§ **DATA SHOWN**:
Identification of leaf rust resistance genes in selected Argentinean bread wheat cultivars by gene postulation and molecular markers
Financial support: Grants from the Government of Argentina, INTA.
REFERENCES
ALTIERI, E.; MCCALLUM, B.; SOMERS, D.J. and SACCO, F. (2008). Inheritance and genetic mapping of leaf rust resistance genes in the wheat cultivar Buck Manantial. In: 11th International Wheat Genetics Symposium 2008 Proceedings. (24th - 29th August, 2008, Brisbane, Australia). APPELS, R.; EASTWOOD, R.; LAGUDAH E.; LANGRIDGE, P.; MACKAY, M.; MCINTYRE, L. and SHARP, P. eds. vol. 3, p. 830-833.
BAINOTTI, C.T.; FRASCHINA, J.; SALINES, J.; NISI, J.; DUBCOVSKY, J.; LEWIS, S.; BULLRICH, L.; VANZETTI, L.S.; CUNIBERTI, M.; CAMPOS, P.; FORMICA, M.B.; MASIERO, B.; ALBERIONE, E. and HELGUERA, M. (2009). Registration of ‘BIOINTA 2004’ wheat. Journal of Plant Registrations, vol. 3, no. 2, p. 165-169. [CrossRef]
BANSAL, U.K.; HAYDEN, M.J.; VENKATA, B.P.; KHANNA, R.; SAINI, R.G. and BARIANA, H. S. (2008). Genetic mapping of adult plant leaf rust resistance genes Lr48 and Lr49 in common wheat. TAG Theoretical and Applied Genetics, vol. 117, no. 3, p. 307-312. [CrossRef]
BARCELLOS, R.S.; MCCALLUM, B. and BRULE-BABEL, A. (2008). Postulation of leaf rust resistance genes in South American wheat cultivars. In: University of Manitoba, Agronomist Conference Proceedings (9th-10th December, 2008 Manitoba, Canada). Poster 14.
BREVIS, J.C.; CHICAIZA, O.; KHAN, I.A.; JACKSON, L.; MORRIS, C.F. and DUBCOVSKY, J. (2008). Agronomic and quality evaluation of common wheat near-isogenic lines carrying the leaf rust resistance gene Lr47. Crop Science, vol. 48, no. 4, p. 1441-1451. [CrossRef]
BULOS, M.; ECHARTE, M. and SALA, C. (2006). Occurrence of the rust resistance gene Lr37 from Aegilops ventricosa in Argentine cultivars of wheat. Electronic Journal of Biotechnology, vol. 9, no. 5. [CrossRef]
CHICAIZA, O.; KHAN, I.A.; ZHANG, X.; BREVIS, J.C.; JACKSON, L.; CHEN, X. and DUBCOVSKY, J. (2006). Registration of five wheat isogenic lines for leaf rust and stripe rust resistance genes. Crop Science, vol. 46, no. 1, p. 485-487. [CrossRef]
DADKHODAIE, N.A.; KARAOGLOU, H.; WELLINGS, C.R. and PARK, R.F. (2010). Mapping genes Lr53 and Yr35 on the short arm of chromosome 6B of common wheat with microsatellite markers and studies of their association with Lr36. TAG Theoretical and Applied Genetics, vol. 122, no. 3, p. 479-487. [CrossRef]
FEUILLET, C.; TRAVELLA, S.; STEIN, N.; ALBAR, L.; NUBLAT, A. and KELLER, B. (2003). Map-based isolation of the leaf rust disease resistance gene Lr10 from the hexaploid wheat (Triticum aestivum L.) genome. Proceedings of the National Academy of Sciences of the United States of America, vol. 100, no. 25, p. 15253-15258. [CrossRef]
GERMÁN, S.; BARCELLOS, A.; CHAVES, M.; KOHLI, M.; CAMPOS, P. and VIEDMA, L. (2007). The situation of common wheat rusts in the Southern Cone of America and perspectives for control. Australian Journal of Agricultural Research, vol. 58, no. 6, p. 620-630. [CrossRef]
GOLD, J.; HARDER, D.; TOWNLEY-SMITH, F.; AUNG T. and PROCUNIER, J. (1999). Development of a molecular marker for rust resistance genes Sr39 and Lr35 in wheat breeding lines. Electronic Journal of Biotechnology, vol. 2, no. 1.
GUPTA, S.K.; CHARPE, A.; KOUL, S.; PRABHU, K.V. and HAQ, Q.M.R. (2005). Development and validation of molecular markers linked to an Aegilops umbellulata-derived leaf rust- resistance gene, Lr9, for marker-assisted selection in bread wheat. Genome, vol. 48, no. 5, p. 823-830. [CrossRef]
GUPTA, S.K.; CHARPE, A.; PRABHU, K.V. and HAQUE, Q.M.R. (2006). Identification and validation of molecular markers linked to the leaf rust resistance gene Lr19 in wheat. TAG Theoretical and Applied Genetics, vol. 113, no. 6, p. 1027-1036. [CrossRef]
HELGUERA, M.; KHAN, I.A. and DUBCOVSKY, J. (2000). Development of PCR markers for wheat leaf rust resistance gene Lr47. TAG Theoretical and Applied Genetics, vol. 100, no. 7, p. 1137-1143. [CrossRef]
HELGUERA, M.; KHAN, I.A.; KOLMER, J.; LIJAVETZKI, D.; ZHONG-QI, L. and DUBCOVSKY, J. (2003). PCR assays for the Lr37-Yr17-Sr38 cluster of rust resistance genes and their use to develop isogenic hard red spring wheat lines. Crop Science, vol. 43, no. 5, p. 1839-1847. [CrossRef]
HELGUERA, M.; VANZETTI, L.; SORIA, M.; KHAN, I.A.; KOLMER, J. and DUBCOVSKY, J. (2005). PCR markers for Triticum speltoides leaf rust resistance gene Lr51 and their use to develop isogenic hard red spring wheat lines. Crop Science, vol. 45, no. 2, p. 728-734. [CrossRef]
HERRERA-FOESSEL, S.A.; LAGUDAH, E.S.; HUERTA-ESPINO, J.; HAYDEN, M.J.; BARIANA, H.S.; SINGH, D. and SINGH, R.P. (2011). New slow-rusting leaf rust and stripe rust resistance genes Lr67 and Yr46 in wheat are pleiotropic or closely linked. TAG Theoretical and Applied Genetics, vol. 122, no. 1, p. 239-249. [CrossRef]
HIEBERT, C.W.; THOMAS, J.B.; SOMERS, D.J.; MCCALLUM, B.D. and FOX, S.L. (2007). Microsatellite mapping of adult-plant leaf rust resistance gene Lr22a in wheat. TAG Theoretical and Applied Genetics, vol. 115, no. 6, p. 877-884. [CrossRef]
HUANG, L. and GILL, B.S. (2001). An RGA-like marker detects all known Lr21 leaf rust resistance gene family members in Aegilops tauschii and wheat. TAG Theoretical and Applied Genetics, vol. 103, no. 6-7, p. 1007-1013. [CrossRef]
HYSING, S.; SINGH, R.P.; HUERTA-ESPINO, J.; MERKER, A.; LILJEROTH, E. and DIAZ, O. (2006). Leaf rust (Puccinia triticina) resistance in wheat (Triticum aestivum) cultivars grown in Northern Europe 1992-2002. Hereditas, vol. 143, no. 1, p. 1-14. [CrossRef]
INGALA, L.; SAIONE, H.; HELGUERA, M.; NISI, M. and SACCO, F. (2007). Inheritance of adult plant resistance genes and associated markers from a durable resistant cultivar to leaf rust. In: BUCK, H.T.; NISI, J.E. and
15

§ **EXERCISE DESCRIPTION**: Transcription of the listing must be exact and complete.

§ **WRITTEN RESPONSE**:
Identification of leaf rust resistance genes in selected Argentinean bread wheat cultivars by gene postulation and molecular markers
Financial support: Grants from the Government of Argentina, INTA.
REFERENCES
ALTIERI, E.; MCCALLUM, B.; SOMERS, D.J. and SACCO, F. (2008). Inheritance and genetic mapping of leaf rust resistance genes in the wheat cultivar Buck Manantial. In: 11th International Wheat Genetics Symposium 2008 Proceedings. (24th - 29th August, 2008, Brisbane, Australia). APPELS, R.; EASTWOOD, R.; LAGUDAH E.; LANGRIDGE, P.; MACKAY, M.; MCINTYRE, L. and SHARP, P. eds. vol. 3, p. 830-833.
BAINOTTI, C.T.; FRASCHINA, J.; SALINES, J.; NISI, J.; DUBCOVSKY, J.; LEWIS, S.; BULLRICH, L.; VANZETTI, L.S.; CUNIBERTI, M.; CAMPOS, P.; FORMICA, M.B.; MASIERO, B.; ALBERIONE, E. and HELGUERA, M. (2009). Registration of ‘BIOINTA 2004’ wheat. Journal of Plant Registrations, vol. 3, no. 2, p. 165-169. [CrossRef]
BANSAL, U.K.; HAYDEN, M.J.; VENKATA, B.P.; KHANNA, R.; SAINI, R.G. and BARIANA, H. S. (2008). Genetic mapping of adult plant leaf rust resistance genes Lr48 and Lr49 in common wheat. TAG Theoretical and Applied Genetics, vol. 117, no. 3, p. 307-312. [CrossRef]
BARCELLOS, R.S.; MCCALLUM, B. and BRULE-BABEL, A. (2008). Postulation of leaf rust resistance genes in South American wheat cultivars. In: University of Manitoba, Agronomist Conference Proceedings (9th-10th December, 2008 Manitoba, Canada). Poster 14.
BREVIS, J.C.; CHICAIZA, O.; KHAN, I.A.; JACKSON, L.; MORRIS, C.F. and DUBCOVSKY, J. (2008). Agronomic and quality evaluation of common wheat near-isogenic lines carrying the leaf rust resistance gene Lr47. Crop Science, vol. 48, no. 4, p. 1441-1451. [CrossRef]
BULOS, M.; ECHARTE, M. and SALA, C. (2006). Occurrence of the rust resistance gene Lr37 from Aegilops ventricosa in Argentine cultivars of wheat. Electronic Journal of Biotechnology, vol. 9, no. 5. [CrossRef]
CHICAIZA, O.; KHAN, I.A.; ZHANG, X.; BREVIS, J.C.; JACKSON, L.; CHEN, X. and DUBCOVSKY, J. (2006). Registration of five wheat isogenic lines for leaf rust and stripe rust resistance genes. Crop Science, vol. 46, no. 1, p. 485-487. [CrossRef]
DADKHODAIE, N.A.; KARAOGLOU, H.; WELLINGS, C.R. and PARK, R.F. (2010). Mapping genes Lr53 and Yr35 on the short arm of chromosome 6B of common wheat with microsatellite markers and studies of their association with Lr36. TAG Theoretical and Applied Genetics, vol. 122, no. 3, p. 479-487. [CrossRef]
FEUILLET, C.; TRAVELLA, S.; STEIN, N.; ALBAR, L.; NUBLAT, A. and KELLER, B. (2003). Map-based isolation of the leaf rust disease resistance gene Lr10 from the hexaploid wheat (Triticum aestivum L.) genome. Proceedings of the National Academy of Sciences of the United States of America, vol. 100, no. 25, p. 15253-15258. [CrossRef]
GERMÁN, S.; BARCELLOS, A.; CHAVES, M.; KOHLI, M.; CAMPOS, P. and VIEDMA, L. (2007). The situation of common wheat rusts in the Southern Cone of America and perspectives for control. Australian Journal of Agricultural Research, vol. 58, no. 6, p. 620-630. [CrossRef]
GOLD, J.; HARDER, D.; TOWNLEY-SMITH, F.; AUNG T. and PROCUNIER, J. (1999). Development of a molecular marker for rust resistance genes Sr39 and Lr35 in wheat breeding lines. Electronic Journal of Biotechnology, vol. 2, no. 1.
GUPTA, S.K.; CHARPE, A.; KOUL, S.; PRABHU, K.V. and HAQ, Q.M.R. (2005). Development and validation of molecular markers linked to an Aegilops umbellulata-derived leaf rust- resistance gene, Lr9, for marker-assisted selection in bread wheat. Genome, vol. 48, no. 5, p. 823-830. [CrossRef]
GUPTA, S.K.; CHARPE, A.; PRABHU, K.V. and HAQUE, Q.M.R. (2006). Identification and validation of molecular markers linked to the leaf rust resistance gene Lr19 in wheat. TAG Theoretical and Applied Genetics, vol. 113, no. 6, p. 1027-1036. [CrossRef]
HELGUERA, M.; KHAN, I.A. and DUBCOVSKY, J. (2000). Development of PCR markers for wheat leaf rust resistance gene Lr47. TAG Theoretical and Applied Genetics, vol. 100, no. 7, p. 1137-1143. [CrossRef]
HELGUERA, M.; KHAN, I.A.; KOLMER, J.; LIJAVETZKI, D.; ZHONG-QI, L. and DUBCOVSKY, J. (2003). PCR assays for the Lr37-Yr17-Sr38 cluster of rust resistance genes and their use to develop isogenic hard red spring wheat lines. Crop Science, vol. 43, no. 5, p. 1839-1847. [CrossRef]
HELGUERA, M.; VANZETTI, L.; SORIA, M.; KHAN, I.A.; KOLMER, J. and DUBCOVSKY, J. (2005). PCR markers for Triticum speltoides leaf rust resistance gene Lr51 and their use to develop isogenic hard red spring wheat lines. Crop Science, vol. 45, no. 2, p. 728-734. [CrossRef]
HERRERA-FOESSEL, S.A.; LAGUDAH, E.S.; HUERTA-ESPINO, J.; HAYDEN, M.J.; BARIANA, H.S.; SINGH, D. and SINGH, R.P. (2011). New slow-rusting leaf rust and stripe rust resistance genes Lr67 and Yr46 in wheat are pleiotropic or closely linked. TAG Theoretical and Applied Genetics, vol. 122, no. 1, p. 239-249. [CrossRef]
HIEBERT, C.W.; THOMAS, J.B.; SOMERS, D.J.; MCCALLUM, B.D. and FOX, S.L. (2007). Microsatellite mapping of adult-plant leaf rust resistance gene Lr22a in wheat. TAG Theoretical and Applied Genetics, vol. 115, no. 6, p. 877-884. [CrossRef]
HUANG, L. and GILL, B.S. (2001). An RGA-like marker detects all known Lr21 leaf rust resistance gene family members in Aegilops tauschii and wheat. TAG Theoretical and Applied Genetics, vol. 103, no. 6-7, p. 1007-1013. [CrossRef]
HYSING, S.; SINGH, R.P.; HUERTA-ESPINO, J.; MERKER, A.; LILJEROTH, E. and DIAZ, O. (2006). Leaf rust (Puccinia triticina) resistance in wheat (Triticum aestivum) cultivars grown in Northern Europe 1992-2002. Hereditas, vol. 143, no. 1, p. 1-14. [CrossRef]
INGALA, L.; SAIONE, H.; HELGUERA, M.; NISI, M. and SACCO, F. (2007). Inheritance of adult plant resistance genes and associated markers from a durable resistant cultivar to leaf rust. In: BUCK, H.T.; NISI, J.E. and
15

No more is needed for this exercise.